> **Exercise**: Update the part of the text on Southern architecture that opens with "In addition to" and closes with "in North America.", putting "landmark church" wherever "historic church" appears.

If these walls could talk, they’d have centuries of stories to tell.
From relics dating back to America’s colonization to modern-day medieval castles, the architectural wonders of America’s South are more than just ornate and interesting buildings; they represent the intersection of history and aesthetics. They capture important moments in time and demonstrate what their designers and craftsmen were capable of, and visitors won’t need to be architecture aficionados to appreciate their beauty.
In addition to admiring their exteriors, groups can tour these impressive structures to gain a greater appreciation for their history, design and the cities they’re part of, which makes them an excellent stop on any journey through the South.
Cathedral Basilica of St. Augustine
St. Augustine, Florida
The seat of the oldest parish in the United States and the oldest Catholic church in the city, the Cathedral Basilica of St. Augustine is a historic church in the city of St. Augustine, Florida. The first Catholic mass was held during 1565, upon the city’s founding, and is thought to be the first mass held in North America.

(Rendered chart images)
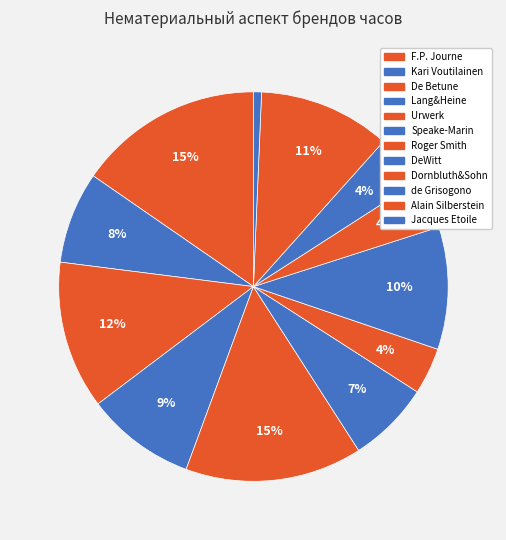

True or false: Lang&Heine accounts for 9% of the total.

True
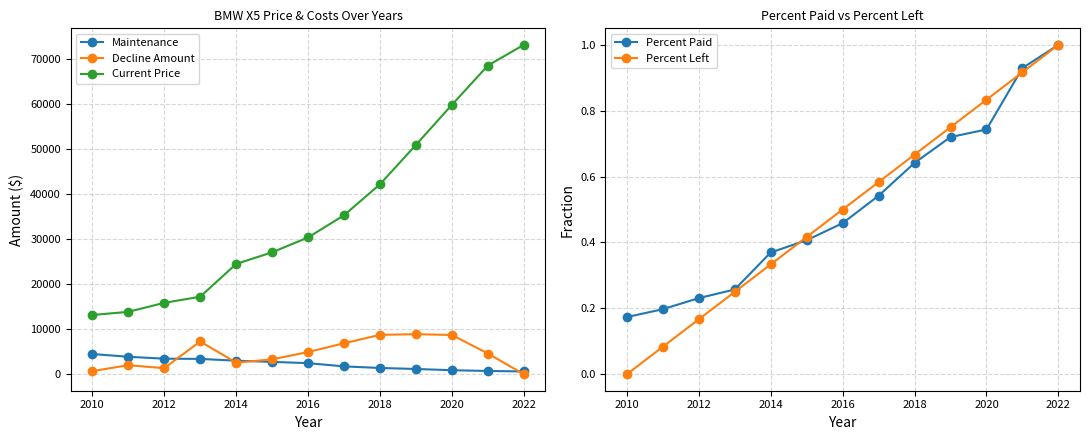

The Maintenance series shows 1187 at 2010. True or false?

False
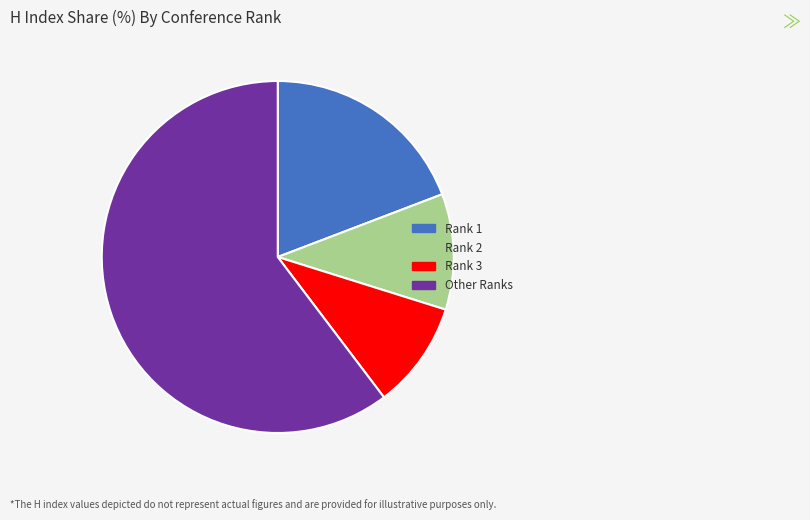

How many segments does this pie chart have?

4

...

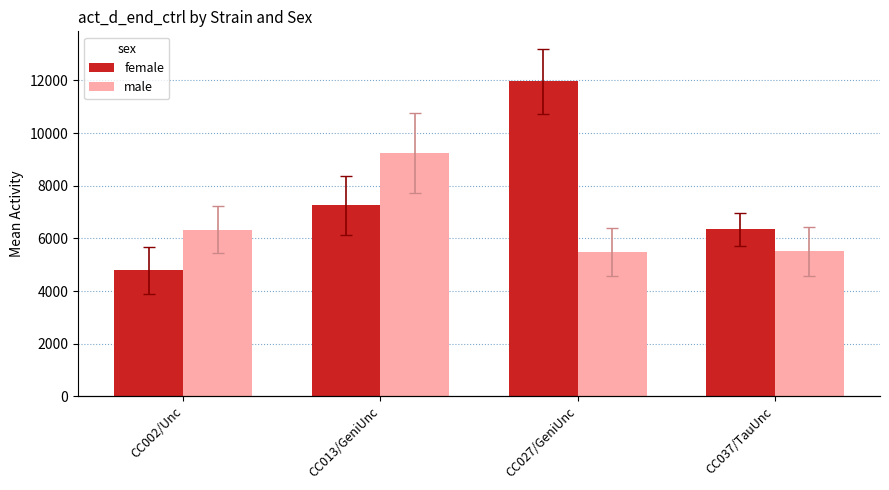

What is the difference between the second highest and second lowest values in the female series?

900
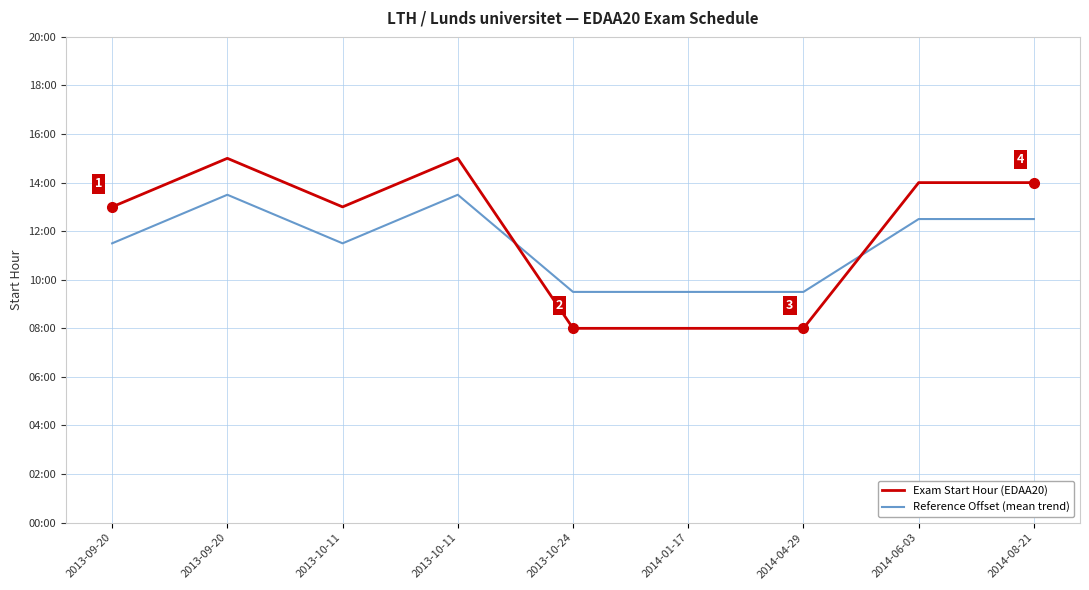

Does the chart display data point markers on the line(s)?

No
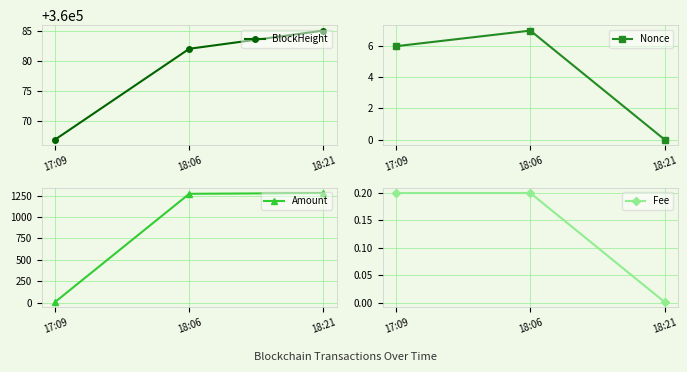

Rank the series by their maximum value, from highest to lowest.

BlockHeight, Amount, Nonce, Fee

---

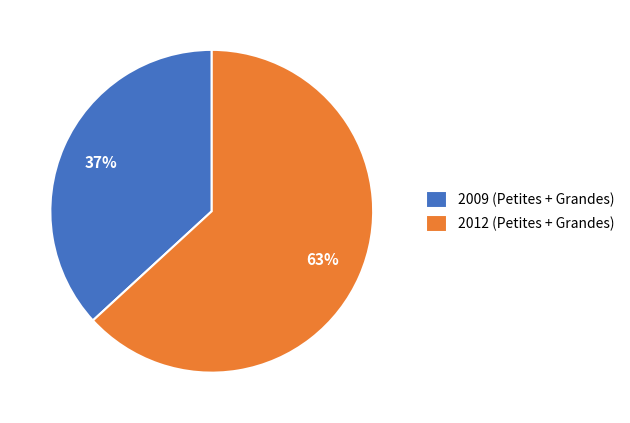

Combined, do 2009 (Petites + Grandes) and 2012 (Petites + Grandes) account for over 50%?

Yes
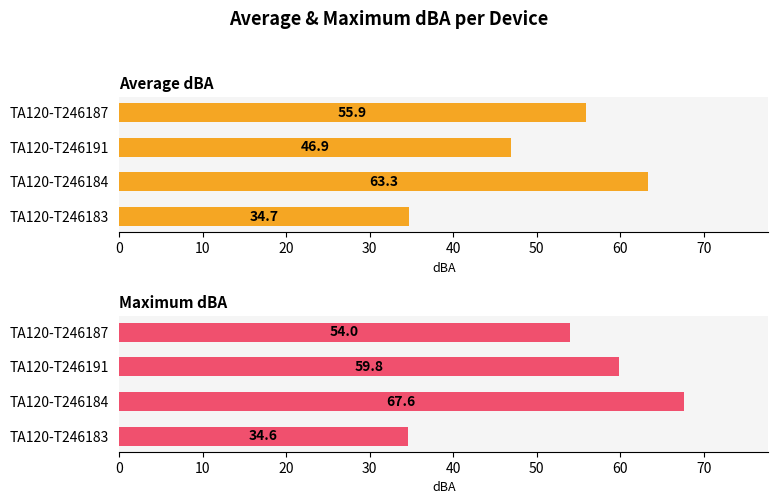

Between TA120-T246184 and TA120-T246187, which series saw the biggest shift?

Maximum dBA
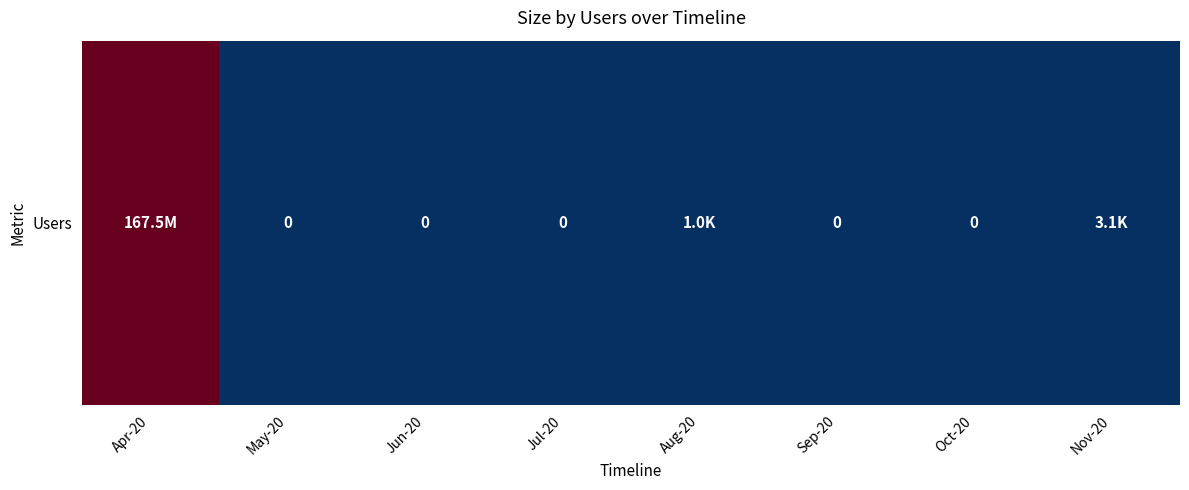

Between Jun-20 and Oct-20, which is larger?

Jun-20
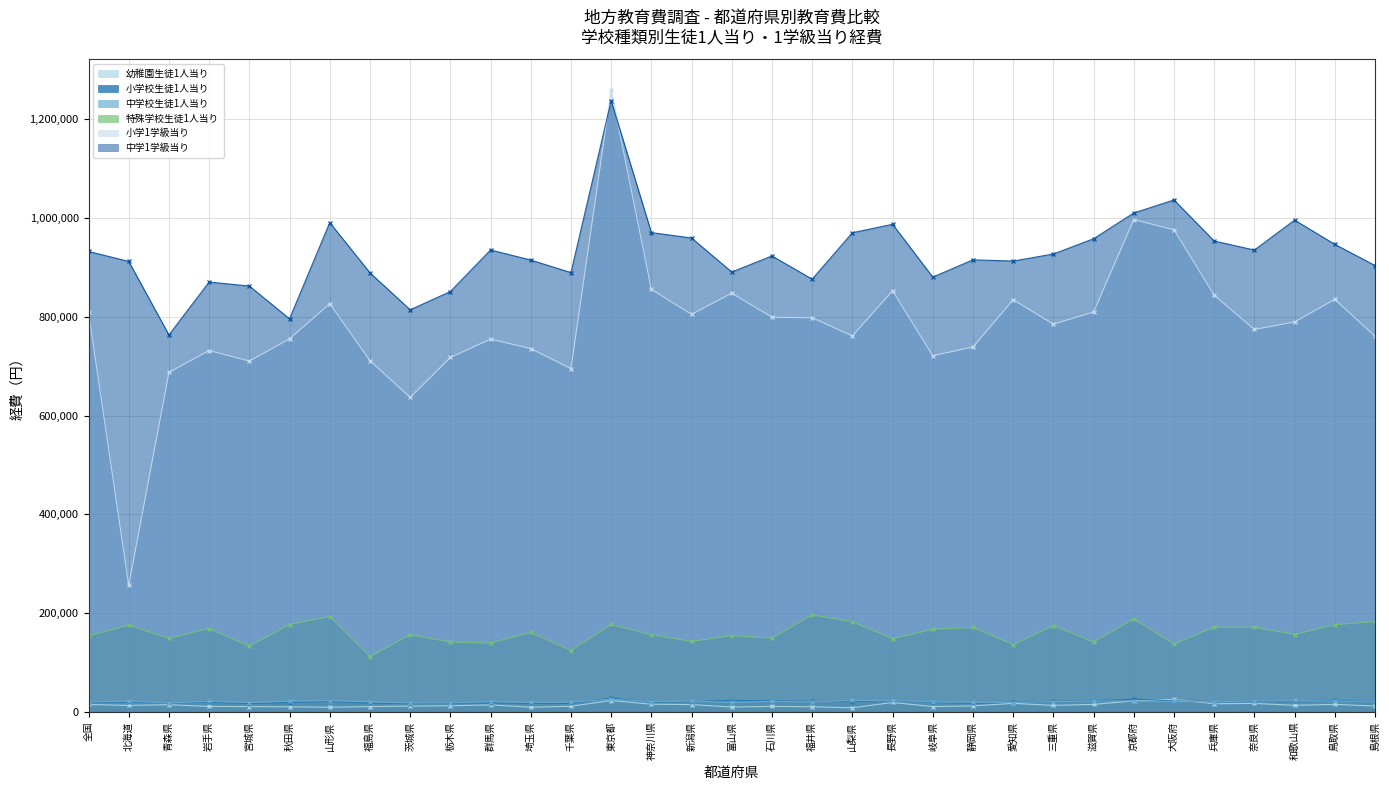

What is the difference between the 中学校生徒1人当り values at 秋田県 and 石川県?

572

> **Task answer**:
In addition to admiring their exteriors, groups can tour these impressive structures to gain a greater appreciation for their history, design and the cities they’re part of, which makes them an excellent stop on any journey through the South.
Cathedral Basilica of St. Augustine
St. Augustine, Florida
The seat of the oldest parish in the United States and the oldest Catholic church in the city, the Cathedral Basilica of St. Augustine is a landmark church in the city of St. Augustine, Florida. The first Catholic mass was held during 1565, upon the city’s founding, and is thought to be the first mass held in North America.